Just like small children playing on the sea beach, collecting seashells and colored stones – for what purpose?
“There is no purpose at all.”

~ Osho, Zen: Zest Zip Zap and Zing, Talk #11

Jesus & Buddha

Jesus says: Ask, and it shall be given. Buddha says: Ask not, and it shall be given. Jesus says: Seek, and ye shall find. Buddha says: Seek not, and ye shall find. Jesus says: Knock, and the doors shall be opened unto you. Buddha says: There is no need to knock; the doors are already open.
Why this difference between two enlightened persons? Both are awakened. The difference is because of the audience. Jesus is speaking to very ordinary people; Buddha is speaking to his commune – that is the difference. He can speak the highest truth without any compromise. Jesus cannot. Jesus has to compromise with the listeners.
Jesus lived without a commune. Yes, a few disciples he had, twelve disciples – and those twelve disciples are also not of much worth. Buddha had thousands of disciples and of tremendous value – because many of them became enlightened while Buddha was alive. In his commune there were at least one thousand enlightened people, of the same status as he himself was. He could talk in any possible way and it would not be misunderstood; there was no worry on his part about being misunderstood. Jesus had to be constantly on guard, and even then he was misunderstood and crucified.

~ Osho – Dhammapada Volume 8

The Art of Eating

Whenever you are half-hearted in anything, it lingers longer.
If you are sitting at your table and eating, and if you eat only half-heartedly and your hunger remains, then you will continue to think about food the whole day. You can try fasting and you will see: you will continuously think about food. But if you have eaten well – and when I say eaten well, I don’t mean only that you have stuffed your stomach.

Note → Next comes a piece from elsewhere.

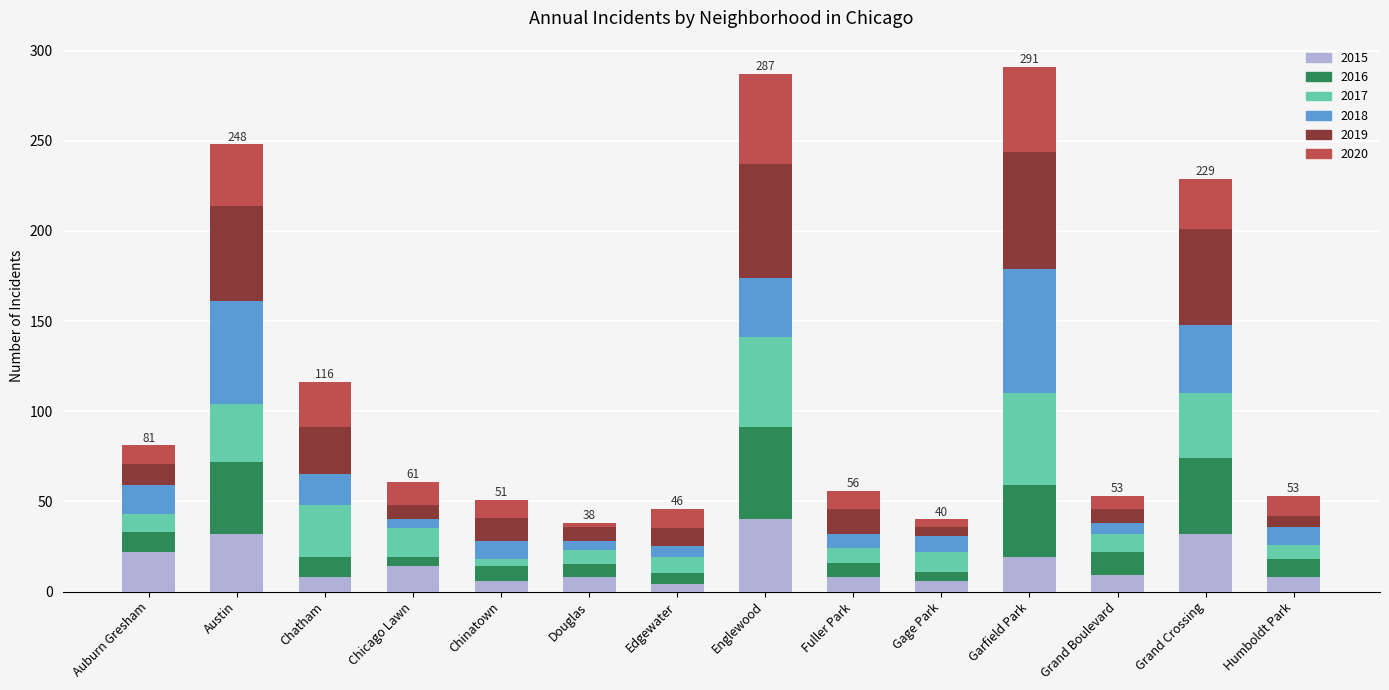

What are all the series names shown in the legend?

2015, 2016, 2017, 2018, 2019, 2020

Then it is not necessarily so that you have eaten well. You could have stuffed yourself. But eating well is an art. It is not just stuffing. It is great art: to taste the food, to smell the food, to touch the food, to chew the food, to digest the food, and to digest it as divine. It is divine; it is a gift from the divine.
Hindus say, Anam Brahma – food is divine. So with deep respect you eat, and while eating you forget everything, because it is a prayer. It is an existential prayer. You are eating the divine and the divine is going to give you nourishment. It is a gift to be accepted with deep love and gratitude. And you don’t stuff the body, because stuffing the body is being anti-body. It is the other pole.
There are people who are obsessed with fasting, and there are people who are obsessed with stuffing themselves. Both are wrong because in both the ways the body loses balance. A real lover of the body eats only to the point where body feels perfectly quiet, balanced, tranquil; where body feels to be neither leaning to the left nor to the right, but just in the middle. It is an art to understand the language of the body, to understand the language of your stomach, to understand what is needed, to give only that which is needed, and to give that in an artistic way, in an aesthetic way.
Animals eat, man eats. Then what is the difference? Man makes a great aesthetic experience out of eating. What is the point of having a beautiful dining table? What is the point of having candles burning there? What is the point of incense? What is the point of asking friends to come and participate? It is to make it an art, not just stuffing. But these are outward signs of the art; the inward signs are to understand the language of your body, to listen to it, to be sensitive to its needs. And then you eat, and then the whole day you will not remember food at all. Only when the body is hungry again will the remembrance come. Then it is natural.